ASSIGNMENT: Each line that includes the word "Rendered" should be copied from the records.

Collected data:
/---
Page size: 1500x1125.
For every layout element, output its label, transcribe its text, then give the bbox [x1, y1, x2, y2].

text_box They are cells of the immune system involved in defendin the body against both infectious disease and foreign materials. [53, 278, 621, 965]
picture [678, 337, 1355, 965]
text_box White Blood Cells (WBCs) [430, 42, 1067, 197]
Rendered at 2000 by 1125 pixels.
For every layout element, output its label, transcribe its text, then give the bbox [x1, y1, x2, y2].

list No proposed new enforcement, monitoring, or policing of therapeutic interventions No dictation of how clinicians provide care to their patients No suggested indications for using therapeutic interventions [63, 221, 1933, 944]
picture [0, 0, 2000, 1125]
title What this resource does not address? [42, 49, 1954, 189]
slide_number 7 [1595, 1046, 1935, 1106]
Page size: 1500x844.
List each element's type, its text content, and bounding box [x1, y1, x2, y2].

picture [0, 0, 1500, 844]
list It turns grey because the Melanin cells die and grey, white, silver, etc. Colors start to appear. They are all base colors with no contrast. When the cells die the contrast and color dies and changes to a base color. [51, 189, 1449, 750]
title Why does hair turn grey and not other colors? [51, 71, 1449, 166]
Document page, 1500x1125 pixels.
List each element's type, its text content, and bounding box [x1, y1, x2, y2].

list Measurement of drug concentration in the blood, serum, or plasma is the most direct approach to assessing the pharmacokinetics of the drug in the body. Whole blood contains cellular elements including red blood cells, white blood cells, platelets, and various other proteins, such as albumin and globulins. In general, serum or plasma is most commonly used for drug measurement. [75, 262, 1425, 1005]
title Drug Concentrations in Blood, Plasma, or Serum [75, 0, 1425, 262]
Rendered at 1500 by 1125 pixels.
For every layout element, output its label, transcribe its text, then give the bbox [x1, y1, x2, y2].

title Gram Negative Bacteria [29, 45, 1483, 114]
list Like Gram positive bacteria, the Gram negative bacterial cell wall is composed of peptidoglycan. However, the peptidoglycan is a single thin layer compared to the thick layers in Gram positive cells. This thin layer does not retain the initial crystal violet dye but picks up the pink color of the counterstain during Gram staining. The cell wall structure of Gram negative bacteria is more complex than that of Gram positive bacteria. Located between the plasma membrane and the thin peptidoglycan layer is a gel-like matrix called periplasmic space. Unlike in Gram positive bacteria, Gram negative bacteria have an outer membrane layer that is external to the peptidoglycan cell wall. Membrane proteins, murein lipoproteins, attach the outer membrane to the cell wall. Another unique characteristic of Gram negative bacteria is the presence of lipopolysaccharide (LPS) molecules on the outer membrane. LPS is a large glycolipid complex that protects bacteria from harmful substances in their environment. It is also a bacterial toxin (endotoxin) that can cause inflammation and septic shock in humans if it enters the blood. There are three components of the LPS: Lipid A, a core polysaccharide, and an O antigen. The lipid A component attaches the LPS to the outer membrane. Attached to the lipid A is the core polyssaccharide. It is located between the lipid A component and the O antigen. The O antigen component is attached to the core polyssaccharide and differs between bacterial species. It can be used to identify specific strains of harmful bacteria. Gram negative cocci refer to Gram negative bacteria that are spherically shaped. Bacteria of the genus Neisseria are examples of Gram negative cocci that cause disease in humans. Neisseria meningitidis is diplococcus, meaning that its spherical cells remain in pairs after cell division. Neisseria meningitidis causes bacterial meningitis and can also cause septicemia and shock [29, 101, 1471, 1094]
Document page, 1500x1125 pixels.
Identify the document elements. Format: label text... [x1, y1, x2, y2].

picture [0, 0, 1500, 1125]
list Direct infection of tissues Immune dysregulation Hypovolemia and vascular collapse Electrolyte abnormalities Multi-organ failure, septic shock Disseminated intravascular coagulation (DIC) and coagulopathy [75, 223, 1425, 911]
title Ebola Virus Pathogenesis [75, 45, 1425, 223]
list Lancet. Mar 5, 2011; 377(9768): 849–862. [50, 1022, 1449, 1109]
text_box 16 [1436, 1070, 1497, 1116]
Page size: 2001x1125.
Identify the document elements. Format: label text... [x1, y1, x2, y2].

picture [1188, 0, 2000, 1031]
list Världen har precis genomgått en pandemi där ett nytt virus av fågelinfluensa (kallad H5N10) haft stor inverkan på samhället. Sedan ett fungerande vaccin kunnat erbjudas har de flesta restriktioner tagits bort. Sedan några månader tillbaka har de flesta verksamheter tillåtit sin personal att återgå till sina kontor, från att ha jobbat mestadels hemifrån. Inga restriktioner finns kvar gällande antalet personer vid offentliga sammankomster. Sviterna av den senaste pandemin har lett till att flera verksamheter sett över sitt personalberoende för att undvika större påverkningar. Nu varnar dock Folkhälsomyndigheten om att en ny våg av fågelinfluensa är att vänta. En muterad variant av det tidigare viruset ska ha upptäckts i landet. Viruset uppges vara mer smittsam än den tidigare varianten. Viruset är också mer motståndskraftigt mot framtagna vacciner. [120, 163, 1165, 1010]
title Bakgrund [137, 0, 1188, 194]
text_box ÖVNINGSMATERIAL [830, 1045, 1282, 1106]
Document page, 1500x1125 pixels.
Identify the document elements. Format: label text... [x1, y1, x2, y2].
\---
ANSWER BOX:
Rendered at 2000 by 1125 pixels.
Rendered at 1500 by 1125 pixels.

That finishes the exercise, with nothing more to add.